[Prompt] Nothing but the lines from the start of the entries below through the line containing "838 648 4.26" should appear in the answer, copied exactly and free of pictures.

[Collected data]
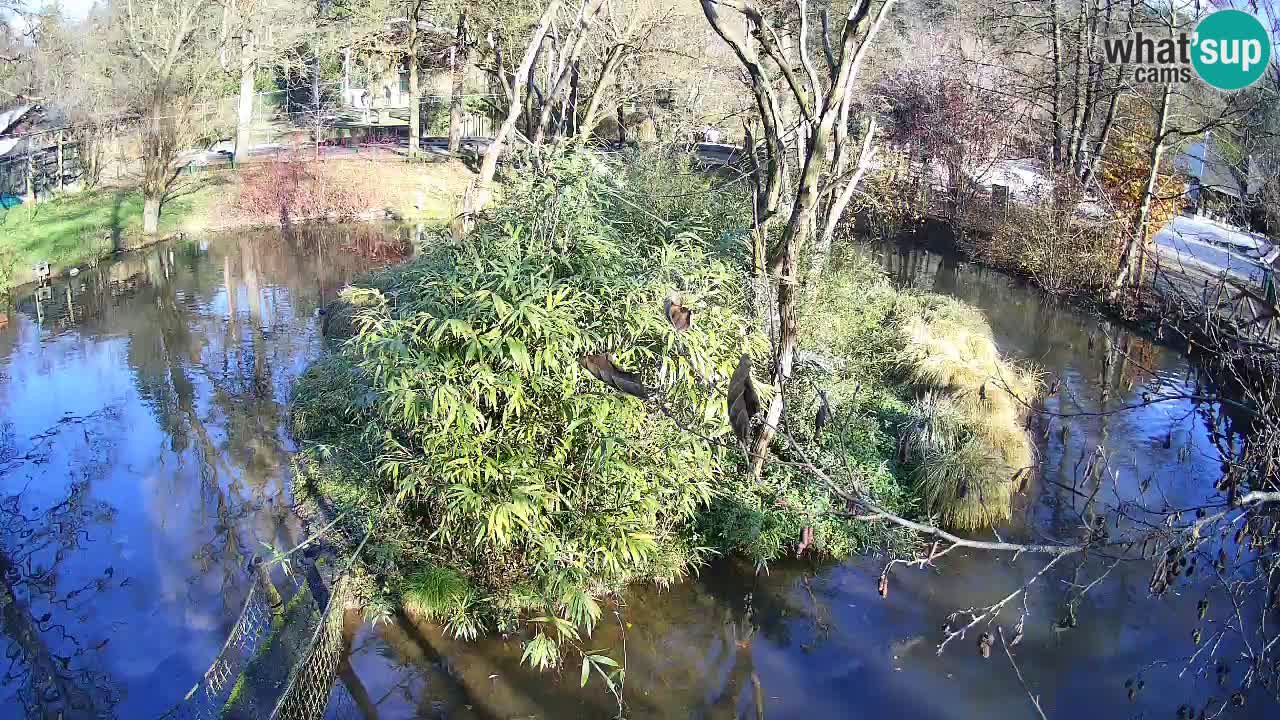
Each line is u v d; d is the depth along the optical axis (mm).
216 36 31875
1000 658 8664
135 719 7789
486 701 8000
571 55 19828
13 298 21156
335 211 32125
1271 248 9102
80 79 29141
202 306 20984
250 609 9148
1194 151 22188
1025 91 25016
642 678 8359
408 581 9016
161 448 13266
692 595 9523
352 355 12297
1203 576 9688
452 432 8430
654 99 29297
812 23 23484
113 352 17781
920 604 9477
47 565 10211
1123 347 17000
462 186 35062
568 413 8562
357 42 34781
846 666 8602
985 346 14383
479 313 8398
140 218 28047
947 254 25812
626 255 9523
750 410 5621
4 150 31000
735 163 20125
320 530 9805
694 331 8750
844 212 24500
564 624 8219
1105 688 8188
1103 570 9867
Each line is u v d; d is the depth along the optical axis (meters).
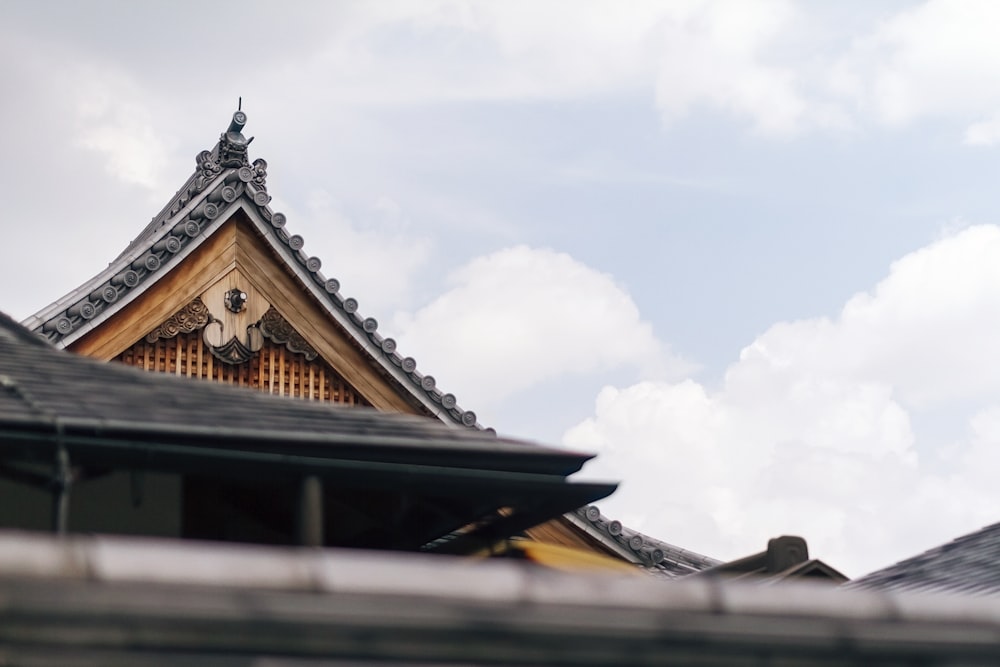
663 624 4.01
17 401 5.98
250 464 6.25
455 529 8.41
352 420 7.14
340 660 3.67
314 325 16.95
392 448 6.68
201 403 6.75
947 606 4.43
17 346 7.48
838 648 4.26
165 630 3.46
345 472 6.54
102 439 5.83
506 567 3.89
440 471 6.82
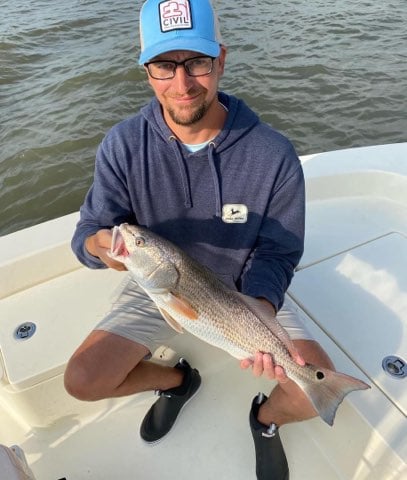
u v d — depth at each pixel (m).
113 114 3.11
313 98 3.25
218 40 0.80
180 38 0.74
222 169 0.86
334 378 0.72
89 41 4.30
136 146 0.88
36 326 1.01
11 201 2.51
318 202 1.39
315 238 1.24
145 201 0.91
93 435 0.96
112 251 0.77
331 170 1.37
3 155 2.77
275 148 0.85
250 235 0.90
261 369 0.76
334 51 3.86
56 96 3.36
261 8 4.99
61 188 2.56
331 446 0.89
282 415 0.83
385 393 0.83
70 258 1.15
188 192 0.88
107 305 1.06
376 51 3.84
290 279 0.90
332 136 2.89
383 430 0.77
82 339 0.97
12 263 1.08
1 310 1.06
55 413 0.96
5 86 3.55
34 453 0.93
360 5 4.95
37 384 0.90
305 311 1.02
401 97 3.19
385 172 1.35
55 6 5.48
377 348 0.92
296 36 4.20
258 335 0.75
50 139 2.88
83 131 2.95
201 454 0.91
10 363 0.92
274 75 3.54
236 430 0.95
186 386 0.97
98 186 0.92
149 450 0.92
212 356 1.07
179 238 0.94
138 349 0.87
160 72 0.79
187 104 0.79
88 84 3.47
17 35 4.39
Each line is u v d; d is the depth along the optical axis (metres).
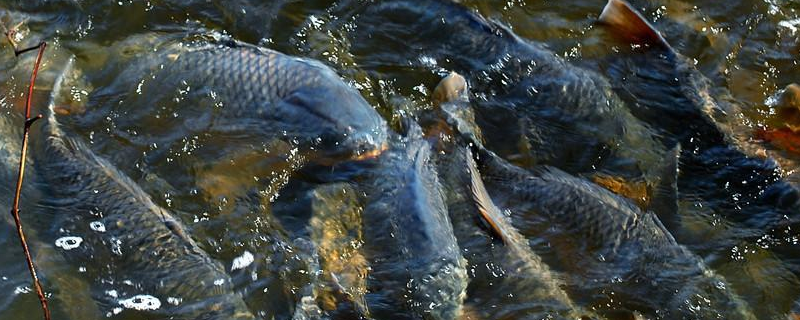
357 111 3.93
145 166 3.94
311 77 3.96
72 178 3.83
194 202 3.90
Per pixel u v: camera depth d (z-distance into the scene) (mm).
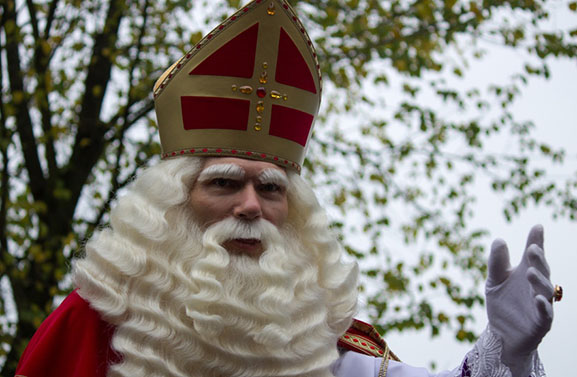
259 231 4715
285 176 4918
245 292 4605
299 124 5117
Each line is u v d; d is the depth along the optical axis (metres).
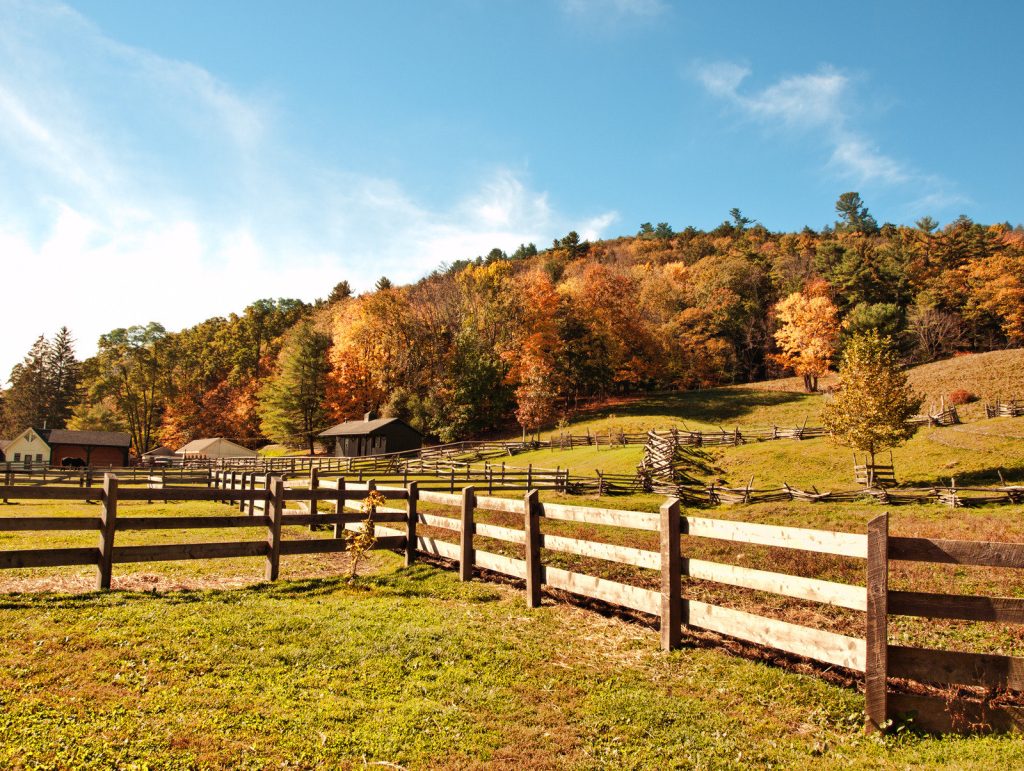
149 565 10.01
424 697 5.26
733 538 6.07
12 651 5.59
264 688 5.22
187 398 95.19
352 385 71.06
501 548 12.23
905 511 19.39
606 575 10.08
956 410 38.66
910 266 79.44
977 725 4.52
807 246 113.81
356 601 8.23
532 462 42.34
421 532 14.45
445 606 8.16
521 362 62.31
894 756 4.32
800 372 64.81
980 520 16.11
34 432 63.69
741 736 4.71
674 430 37.66
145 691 5.00
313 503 12.98
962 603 4.61
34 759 3.89
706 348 74.88
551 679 5.71
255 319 125.69
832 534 5.19
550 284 72.94
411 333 73.00
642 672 5.91
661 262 120.75
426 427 64.75
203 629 6.52
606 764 4.29
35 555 7.63
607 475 30.02
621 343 70.12
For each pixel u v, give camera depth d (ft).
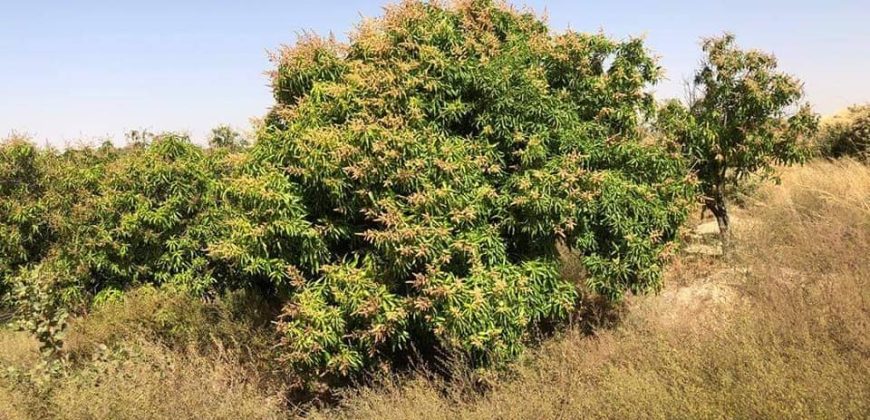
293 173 16.94
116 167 27.40
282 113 18.43
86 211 26.68
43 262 26.91
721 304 18.69
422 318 16.70
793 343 14.75
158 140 27.63
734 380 13.34
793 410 11.50
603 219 18.75
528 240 18.67
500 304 16.46
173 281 25.20
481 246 16.97
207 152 29.19
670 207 19.69
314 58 19.11
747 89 26.68
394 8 18.79
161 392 16.12
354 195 16.93
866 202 28.63
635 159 19.40
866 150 40.16
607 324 19.60
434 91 17.72
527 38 20.52
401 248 15.72
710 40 27.94
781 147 27.81
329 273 16.90
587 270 19.97
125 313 22.66
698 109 28.40
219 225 25.39
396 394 16.01
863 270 19.16
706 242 31.60
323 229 17.38
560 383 14.99
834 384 12.39
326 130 16.89
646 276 19.11
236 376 18.86
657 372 14.64
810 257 22.20
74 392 15.88
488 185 17.60
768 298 18.24
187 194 26.45
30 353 22.31
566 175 17.52
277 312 21.93
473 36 18.88
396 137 15.99
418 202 15.97
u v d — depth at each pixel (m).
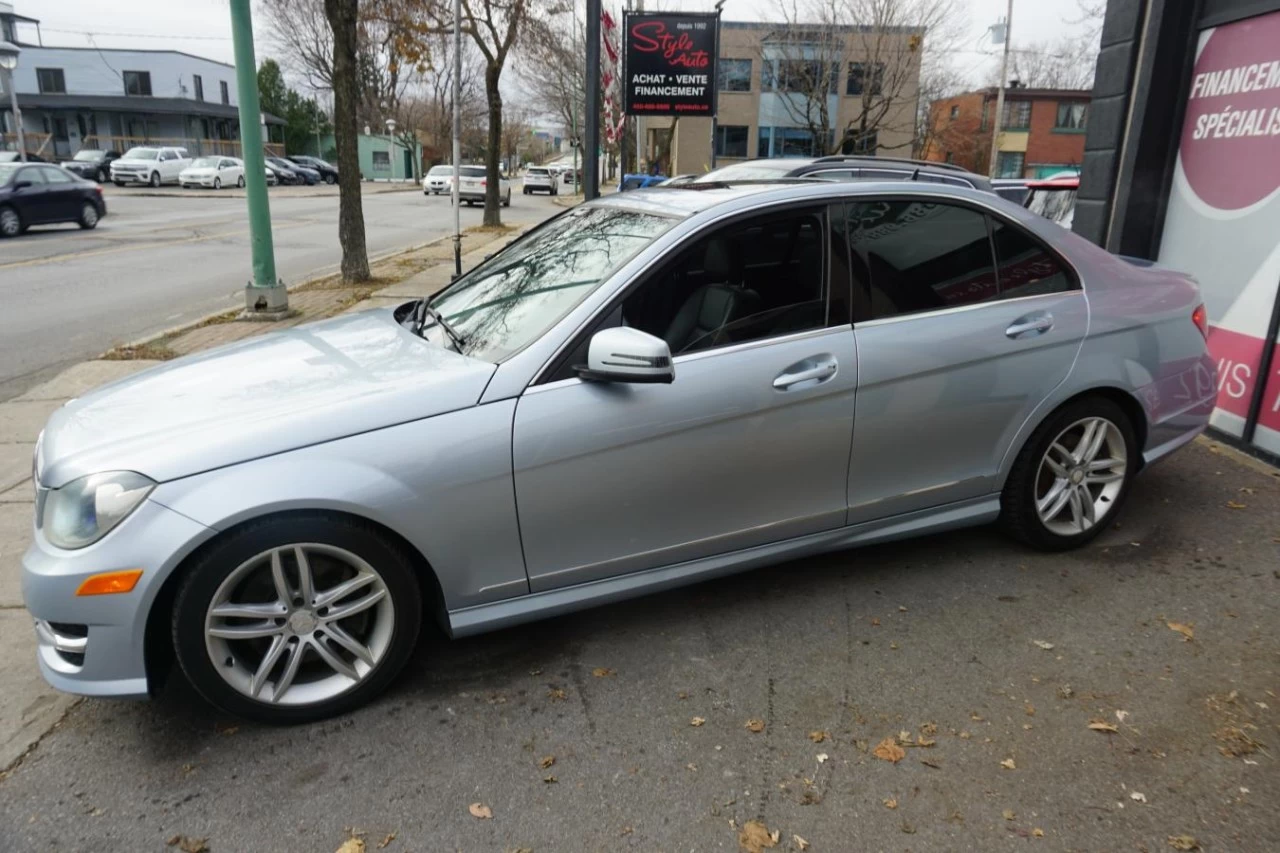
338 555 2.92
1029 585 3.84
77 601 2.71
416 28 15.12
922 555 4.14
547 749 2.88
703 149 46.12
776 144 46.06
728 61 45.00
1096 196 6.64
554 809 2.62
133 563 2.70
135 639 2.76
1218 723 2.94
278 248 17.84
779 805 2.62
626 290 3.21
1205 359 4.22
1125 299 3.97
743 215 3.37
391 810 2.63
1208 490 4.79
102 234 19.75
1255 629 3.48
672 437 3.19
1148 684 3.15
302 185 49.91
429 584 3.23
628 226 3.60
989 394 3.69
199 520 2.72
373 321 4.01
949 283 3.67
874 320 3.52
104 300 11.55
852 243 3.51
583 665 3.33
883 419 3.52
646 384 3.11
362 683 3.05
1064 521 4.11
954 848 2.45
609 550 3.25
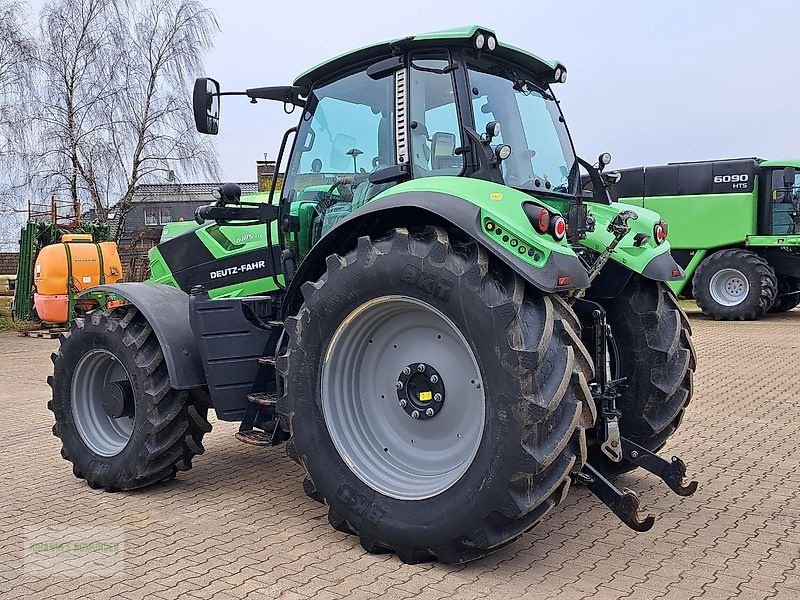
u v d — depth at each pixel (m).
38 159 21.39
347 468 3.59
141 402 4.47
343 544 3.68
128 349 4.52
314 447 3.64
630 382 4.33
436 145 3.81
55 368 4.94
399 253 3.37
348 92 4.27
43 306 13.55
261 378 4.41
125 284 4.83
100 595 3.15
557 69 4.37
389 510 3.42
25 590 3.22
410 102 3.87
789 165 14.31
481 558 3.46
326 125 4.39
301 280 3.95
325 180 4.41
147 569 3.41
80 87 21.81
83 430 4.86
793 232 14.33
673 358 4.31
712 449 5.36
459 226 3.20
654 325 4.29
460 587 3.15
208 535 3.84
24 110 20.80
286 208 4.61
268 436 4.22
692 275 15.08
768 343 11.16
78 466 4.78
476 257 3.22
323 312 3.60
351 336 3.65
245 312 4.44
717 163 14.57
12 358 11.42
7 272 22.33
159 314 4.48
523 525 3.19
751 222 14.42
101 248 13.72
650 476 4.76
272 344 4.48
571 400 3.16
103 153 21.53
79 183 21.92
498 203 3.25
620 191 15.42
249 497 4.49
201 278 5.16
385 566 3.40
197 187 34.16
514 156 4.04
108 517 4.18
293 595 3.11
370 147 4.17
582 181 5.04
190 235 5.22
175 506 4.34
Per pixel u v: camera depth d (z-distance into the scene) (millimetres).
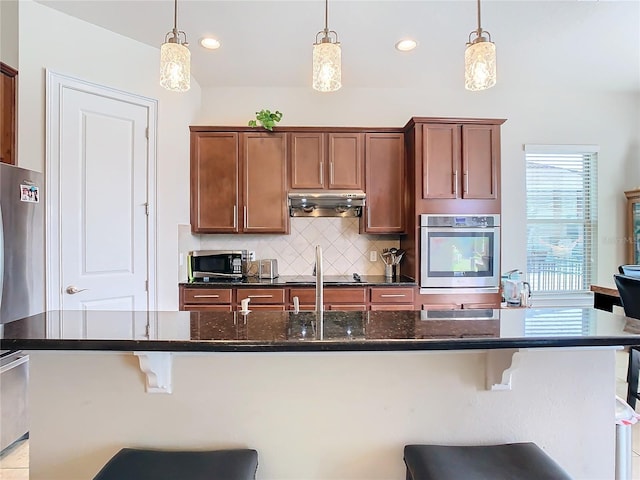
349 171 3512
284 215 3496
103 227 2727
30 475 1125
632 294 2410
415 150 3268
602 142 3947
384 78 3559
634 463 1903
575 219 3980
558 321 1174
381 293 3248
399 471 1187
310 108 3789
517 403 1200
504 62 3252
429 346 963
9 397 1999
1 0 2342
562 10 2484
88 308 2645
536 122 3885
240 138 3479
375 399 1180
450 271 3256
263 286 3230
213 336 999
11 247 2035
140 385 1140
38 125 2428
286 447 1169
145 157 2951
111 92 2748
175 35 1547
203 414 1153
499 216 3285
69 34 2545
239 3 2393
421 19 2572
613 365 1212
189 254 3443
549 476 977
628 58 3189
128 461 1029
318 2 2379
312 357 1164
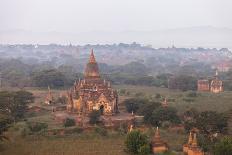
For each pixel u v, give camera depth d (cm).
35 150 19838
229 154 17350
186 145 19900
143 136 19738
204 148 19888
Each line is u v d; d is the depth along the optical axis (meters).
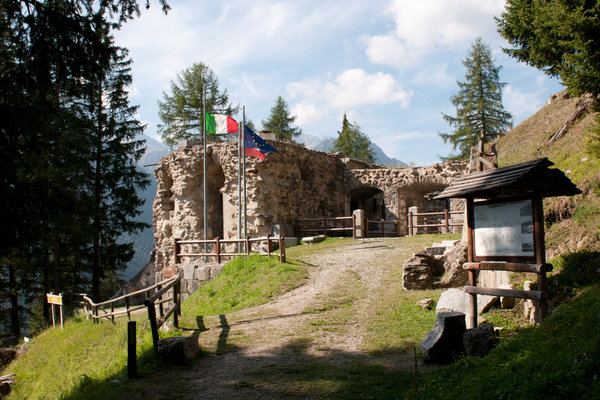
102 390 5.94
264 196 20.30
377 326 8.27
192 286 15.77
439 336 6.02
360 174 24.78
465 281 10.45
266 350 7.32
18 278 24.59
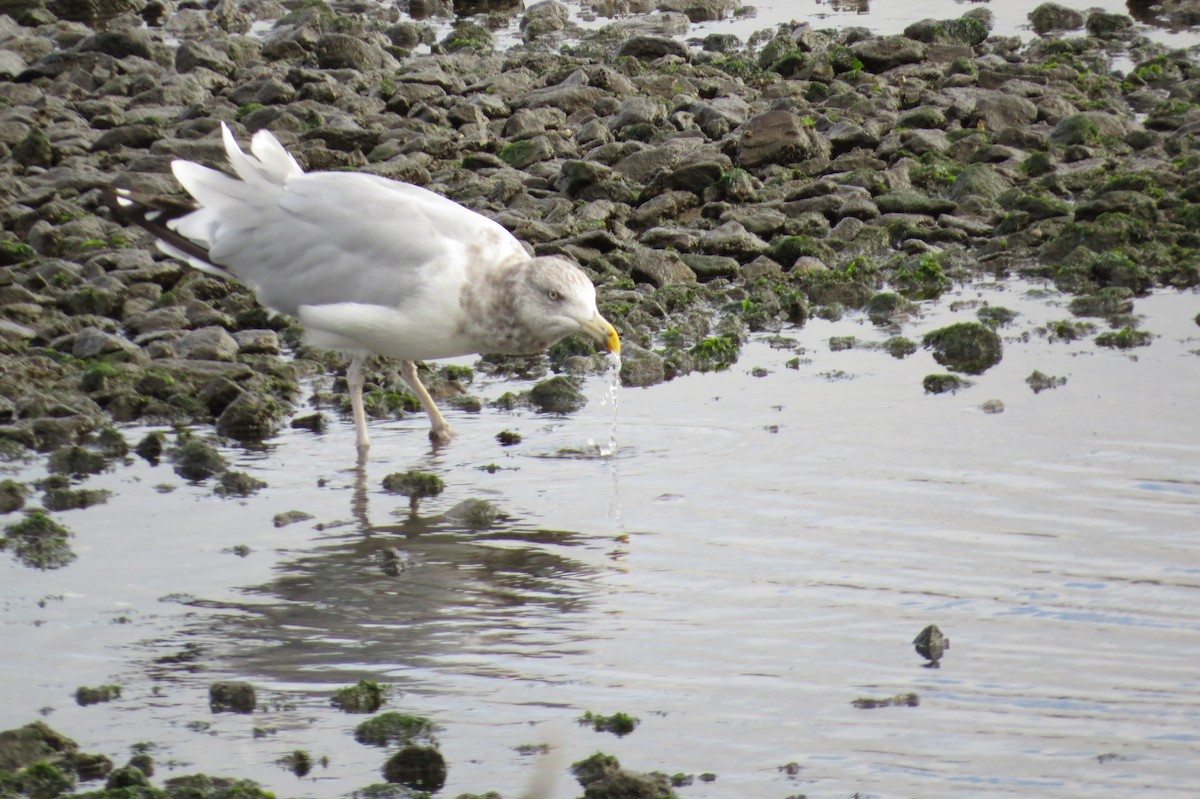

[Result of the task]
Each line is u v d; d is the depth along the optical axis (mm).
216 36 31875
1000 658 8664
135 719 7789
486 701 8000
571 55 19828
13 298 21156
335 211 32125
1271 248 9102
80 79 29141
202 306 20984
250 609 9148
1194 151 22188
1025 91 25016
642 678 8359
408 581 9016
161 448 13266
692 595 9523
352 355 12297
1203 576 9688
452 432 8430
654 99 29297
812 23 23484
113 352 17781
920 604 9477
47 565 10211
1123 347 17000
462 186 35062
568 413 8562
357 42 34781
846 666 8602
985 346 14383
479 313 8398
140 218 28047
947 254 25812
626 255 9523
750 410 5621
4 150 31000
735 163 20125
320 530 9805
694 331 8750
844 212 24500
564 624 8219
1105 688 8188
1103 570 9867
Each line is u v d; d is the depth along the optical axis (meters).
663 624 4.01
17 401 5.98
250 464 6.25
455 529 8.41
352 420 7.14
340 660 3.67
314 325 16.95
392 448 6.68
201 403 6.75
947 606 4.43
17 346 7.48
838 648 4.26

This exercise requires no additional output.